SKID ROW MARATHON

Here’s how this week’s arts and culture column begins:

Each Monday and Thursday, at 5:45 a.m., LA Superior Court Judge Craig J. Mitchell meets his people in front of downtown’s Midnight Mission for a run through the gritty streets of downtown.

By “people,” I mean fellow members of the running club he founded in 2012, and the subject of the 2017 documentary Skid Row Marathon. Each year, he takes upwards of 50 people from the homeless missions and shelters of LA, flies them halfway across the world, and brings them to run an internationally-recognized marathon.

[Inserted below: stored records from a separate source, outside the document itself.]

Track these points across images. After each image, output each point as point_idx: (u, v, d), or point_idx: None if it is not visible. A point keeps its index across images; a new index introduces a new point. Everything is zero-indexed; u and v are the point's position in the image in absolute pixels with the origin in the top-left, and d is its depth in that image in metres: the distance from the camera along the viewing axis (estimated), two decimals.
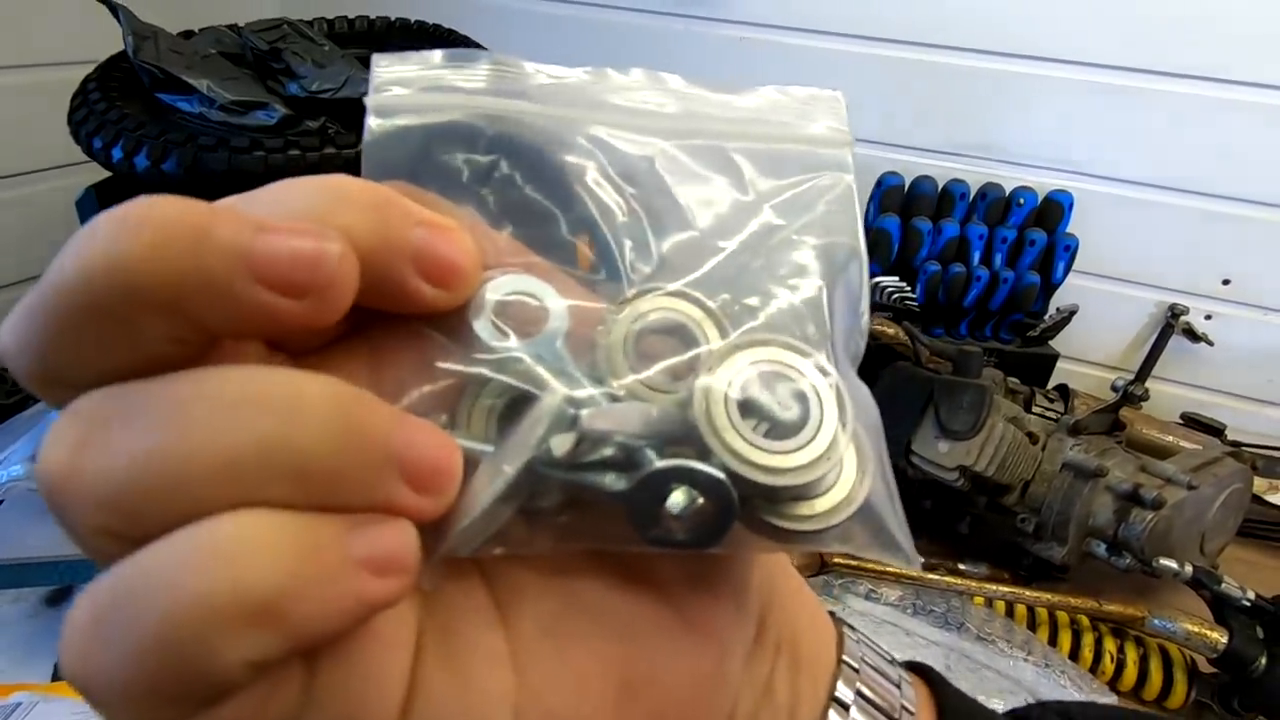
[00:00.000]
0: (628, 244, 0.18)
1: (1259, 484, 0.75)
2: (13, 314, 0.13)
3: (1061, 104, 0.90)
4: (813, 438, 0.16)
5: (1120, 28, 0.85)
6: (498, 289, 0.16)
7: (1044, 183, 0.91)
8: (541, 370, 0.15)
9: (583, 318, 0.16)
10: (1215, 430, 0.83)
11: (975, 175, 0.93)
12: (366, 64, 0.18)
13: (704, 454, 0.15)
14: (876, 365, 0.74)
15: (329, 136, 0.58)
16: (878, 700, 0.21)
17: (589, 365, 0.16)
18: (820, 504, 0.16)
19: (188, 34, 0.71)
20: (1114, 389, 0.73)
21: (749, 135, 0.19)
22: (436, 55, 0.18)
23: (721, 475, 0.15)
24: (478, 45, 0.80)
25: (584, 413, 0.15)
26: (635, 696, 0.17)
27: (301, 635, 0.12)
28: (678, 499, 0.15)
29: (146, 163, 0.54)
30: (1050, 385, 0.85)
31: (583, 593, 0.17)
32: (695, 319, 0.17)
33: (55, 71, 0.85)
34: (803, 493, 0.16)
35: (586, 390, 0.16)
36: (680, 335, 0.17)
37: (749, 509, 0.16)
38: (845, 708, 0.20)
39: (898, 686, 0.22)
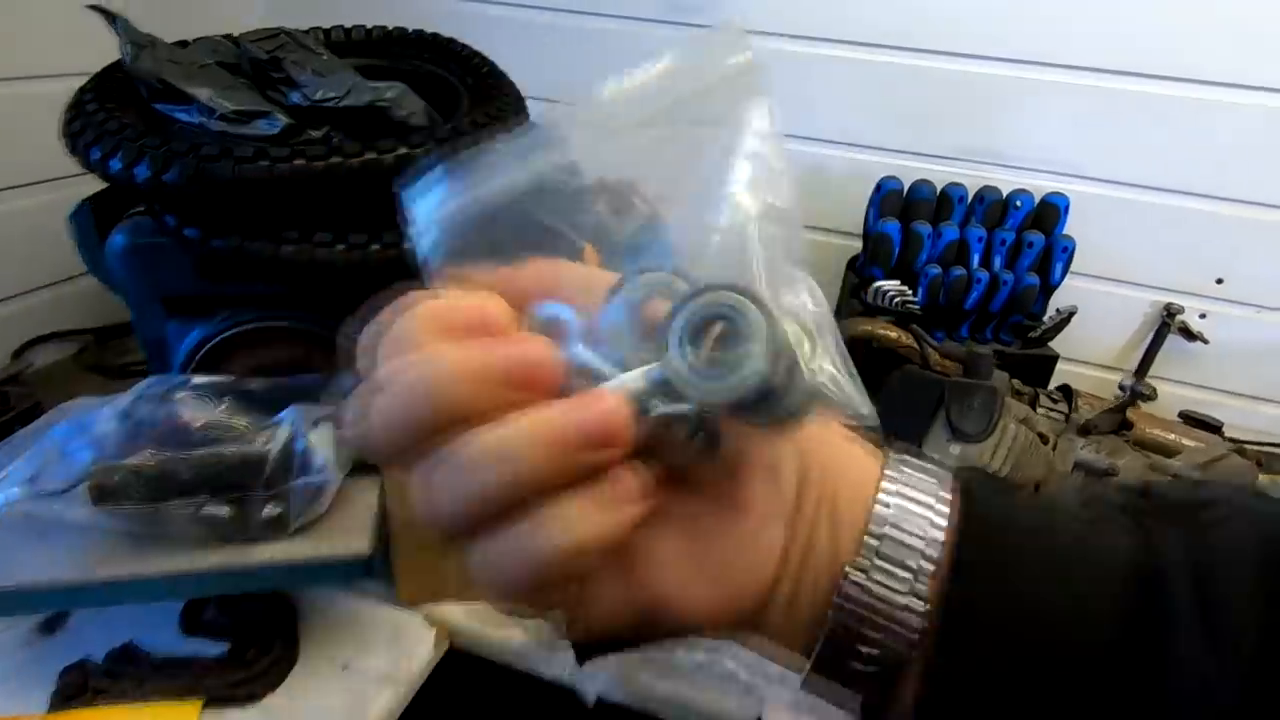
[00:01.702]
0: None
1: (1262, 480, 0.76)
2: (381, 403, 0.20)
3: (1056, 108, 0.91)
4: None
5: (1114, 32, 0.86)
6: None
7: (1040, 185, 0.92)
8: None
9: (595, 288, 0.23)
10: (1213, 427, 0.84)
11: (972, 179, 0.94)
12: (367, 73, 0.20)
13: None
14: (883, 369, 0.74)
15: (334, 145, 0.56)
16: (904, 539, 0.23)
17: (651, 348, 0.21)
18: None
19: (181, 44, 0.70)
20: (1121, 389, 0.74)
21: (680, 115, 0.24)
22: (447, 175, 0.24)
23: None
24: (474, 53, 0.79)
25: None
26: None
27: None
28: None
29: (148, 173, 0.53)
30: (1050, 386, 0.86)
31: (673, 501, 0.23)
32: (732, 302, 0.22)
33: (42, 84, 0.84)
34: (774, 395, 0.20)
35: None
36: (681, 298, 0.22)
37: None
38: (874, 548, 0.23)
39: (929, 515, 0.24)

The documentary profiles four runners—Rafael Cabrera, David Askew, Rebecca Hayes, and Ben Shirley—who end up getting clean, sober, off the streets, and into full, productive lives. During the course of the film, they run a marathon in Accra, Ghana, and another, bigger one in Rome.

When the documentary ends, the Club is about to embark for Jerusalem. “We took 44 people from Skid Row,” says Judge Mitchell by way of an update. “Obviously it was very meaningful. Many of our people were baptized or re-baptized in the River Jordan.”

The Club has also run marathons in Vietnam, Ecuador and the Galapagos. This coming January Judge Mitchell will take 55 runners from Skid Row to Egypt.